Name: Alison Montgomery
Quesion: Which juniper produces edible berries and do you need more than one species for fruit? Thanks
Answer: Hi Alison. I can only safely say that the berries of Juniperis communis are safe to eat. Most other species reportedly produce berries that are bitter and inedible. You will need more than one plant for pollination as male and female cones are produced on separate plants (Junipers are dioecious). Berries are produced on the female plant and you’ll need to see the cones (berries) being produced on the plant to tell if it’s female. If anybody else in the neighbourhood has a Juniper tree of any species then you shouldn’t need to plant a male plant as the wind will carry pollen over quite a distance. They do make lovely specimen trees.
Name: Lisa Jagger
Question: Hi i bought 4 patio fruit trees this year, do I need to prune them? thanks
Answer: Hi Lisa. The answer is ‘yes’. You should prune your patio fruit in exactly the same way as you would prune larger fruit trees. You have not mentioned what sort or patio fruit trees you bought but if they are apples and pears then you can spur prune them now. You should wait until late spring to prune apricots or nectarines, and leave cherries until summer to prevent bacterial disease silver leaf from occurring.
Name: Darren StAlbans
Question: I've just moved into a new place and found loads of old builder’s rubble inc broken bricks and tiles plus stones etc.... could I use them for the garden? any ideas?

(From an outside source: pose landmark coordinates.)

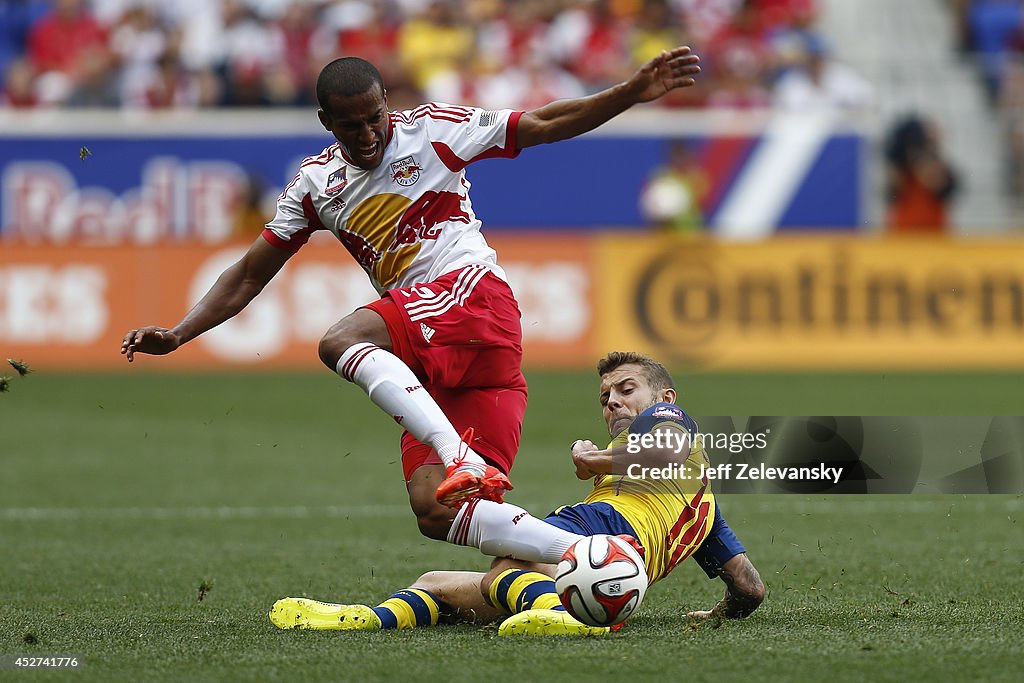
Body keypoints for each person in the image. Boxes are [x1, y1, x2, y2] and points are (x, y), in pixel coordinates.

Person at [119, 49, 703, 545]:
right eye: (352, 125)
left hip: (473, 299)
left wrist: (630, 91)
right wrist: (179, 332)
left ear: (386, 104)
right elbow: (248, 274)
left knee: (341, 340)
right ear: (326, 122)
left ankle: (458, 452)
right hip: (453, 361)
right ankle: (580, 555)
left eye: (376, 117)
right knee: (437, 511)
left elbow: (545, 122)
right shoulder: (315, 187)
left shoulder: (434, 130)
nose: (370, 133)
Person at [269, 351, 765, 636]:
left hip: (601, 534)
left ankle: (563, 615)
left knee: (504, 568)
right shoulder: (705, 511)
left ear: (664, 397)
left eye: (626, 389)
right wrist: (716, 615)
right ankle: (366, 621)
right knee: (437, 582)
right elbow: (749, 587)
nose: (613, 400)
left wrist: (594, 460)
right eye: (605, 396)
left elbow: (668, 450)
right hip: (612, 576)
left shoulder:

Answer: Hi Darren. There’s no reason why you can’t use the better bits of the rubble! I find old bricks useful for informal edging around beds and borders - they often have an ‘aged’ look and blend in with the garden quicker than new bricks. Larger chunks might be put to use in a rock garden to improve drainage. The tiles could be useful for standing containers on, or used as stepping stones within large borders. If you have lots of smaller stones, these would be ideal for placing in the bottom of containers as crocks to improve drainage and stability.
If there is a lot of rubble in your soil then it is well worth digging through it thoroughly to ease compaction and to remove the rubble. Once you have done this I would recommend the addition of plenty of well rotted manure or other organic matter to improve its condition before you start planting. If you get the ground work done from the start then you will have much better results.